» Passage for review

★ ★ ★ ★ ★

# Pyramid (geometry)

Set of pyramids
Schläfli symbol { } v {n}
Faces n triangles,
1 n-gon
Edges 2n
Vertices n + 1
Symmetry group Cnv, [1,n], (*nn), order 2n
Rotation group Cn, [1,n+], (nn), order n
Dual polyhedron Self-dual
Properties convex
The 1-skeleton of pyramid is a wheel graph

In geometry, a pyramid is a polyhedron formed by connecting a polygonal base and a point, called the apex. Each base edge and apex form a triangle. It is a conic solid with polygonal base.

A pyramid with an n-sided base will have n + 1 vertices, n + 1 faces, and 2n edges. All pyramids are self-dual.

When unspecified, the base is usually assumed to be square.

If the base is a regular polygon and the apex is above the center of the polygon, an n-gonal pyramid will have Cnv symmetry.

If all edges of a pyramid (or any convex polyhedron) are tangent to a sphere so that the average position of the tangential points are at the center of the sphere, then the pyramid is said to be canonical, and it forms half of the dual polyhedron of a cube.

Pyramids are a subclass of the prismatoids.

## Pyramids with regular polygon faces

The trigonal or triangular pyramid with all equilateral triangles faces becomes the regular tetrahedron, one of the Platonic solids. A lower symmetry case of the triangular pyramid is C3v which has an equilateral triangle base, and 3 identical isosceles triangle sides. The square and pentagonal pyramids can also be composed of regular convex polygons, in which case they are Johnson solids.

### Star pyramids

Pyramids with regular star polygon bases are called star pyramids.[1] For example, the pentagrammic pyramid has a pentagram base and 5 intersecting triangle sides.

## Volume

The volume of a pyramid (also any cone) is $\scriptstyle{V=} \tfrac{1}{3}\scriptstyle{bh}$ where b is the area of the base and h the height from the base to the apex. This works for any polygon, regular or non-regular, and any location of the apex, provided that h is measured as the perpendicular distance from the plane which contains the base. In 499 AD Aryabhata, a mathematician-astronomer from the classical age of Indian mathematics and Indian astronomy, used this method in the Aryabhatiya (section 2.6).

The formula can be formally proved using calculus: By similarity, the linear dimensions of a cross section parallel to the base increase linearly from the apex to the base. The scaling factor (proportionality factor) is $\scriptstyle{1 -} \tfrac{y}{h}$, or $\scriptstyle\tfrac{h - y}{h}$, where h is the height and y is the perpendicular distance from the plane of the base to the cross-section. Since the area of any cross section is proportional to the square of the shape's scaling factor, the area of a cross section at height y is b×$\tfrac{(h - y)^2}{h^2}$, or since both b and h are constants $\tfrac{b}{h^2}$$\scriptstyle (h - y)^2$. The volume is given by the integral

$\frac{b}{h^2} \int_0^h (h-y)^2 \, dy = \frac{-b}{3h^2} (h-y)^3 \bigg|_0^h = \tfrac{1}{3}bh.$

The same equation, $\scriptstyle{V=} \tfrac{1}{3}\scriptstyle{bh}$, also holds for cones with any base. This can be proven by an argument similar to the one above; see volume of a cone.

★ ★ ★ ★ ★

» Assignment 1
From the pyramid passage, set down the portion from "A pyramid with" up to and including "polyhedron of a cube.", word for word.
» Assignment 2
Summarize the pyramid passage in two sentences.
» Assignment 3
According to the pyramid passage, in which year did Aryabhata use this method for finding a pyramid's volume?
Rely only on the pyramid passage for what comes next.

» Supplied information
★ ★ ★ ★ ★

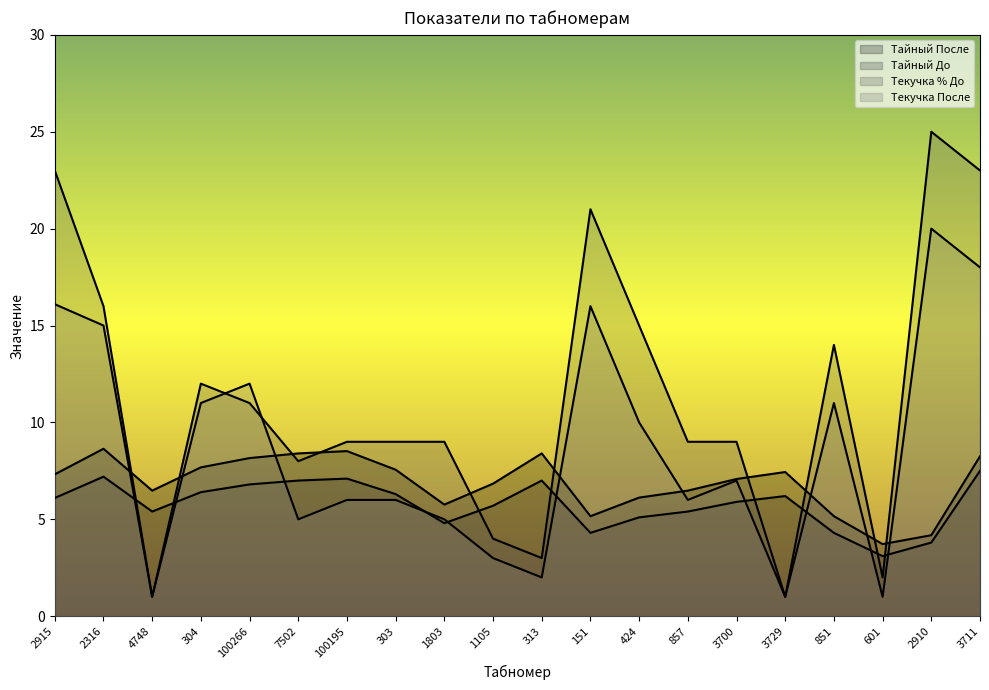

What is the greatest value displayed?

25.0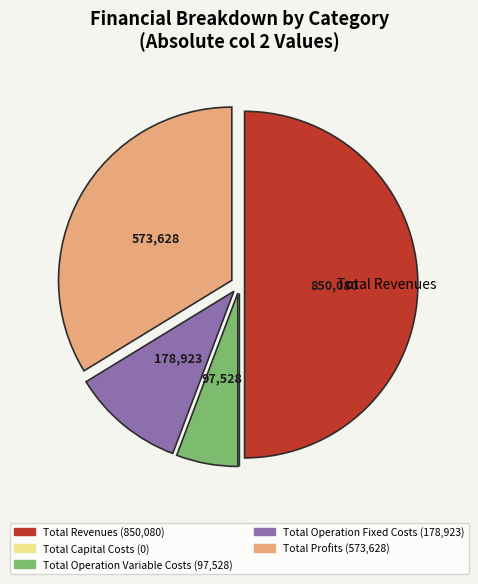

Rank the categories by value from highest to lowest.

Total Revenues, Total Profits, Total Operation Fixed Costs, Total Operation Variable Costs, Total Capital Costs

★ ★ ★ ★ ★

» Output 1
A pyramid with an n-sided base will have n + 1 vertices, n + 1 faces, and 2n edges. All pyramids are self-dual.

When unspecified, the base is usually assumed to be square.

If the base is a regular polygon and the apex is above the center of the polygon, an n-gonal pyramid will have Cnv symmetry.

If all edges of a pyramid (or any convex polyhedron) are tangent to a sphere so that the average position of the tangential points are at the center of the sphere, then the pyramid is said to be canonical, and it forms half of the dual polyhedron of a cube.

» Output 2
A pyramid is a polyhedron formed by connecting a polygonal base to a point called the apex, and a pyramid with an n-sided base has n + 1 vertices, n + 1 faces, and 2n edges. Its volume is one third of the base area times the height, a formula that can be proved with calculus and that also holds for cones with any base.

» Output 3
499 AD.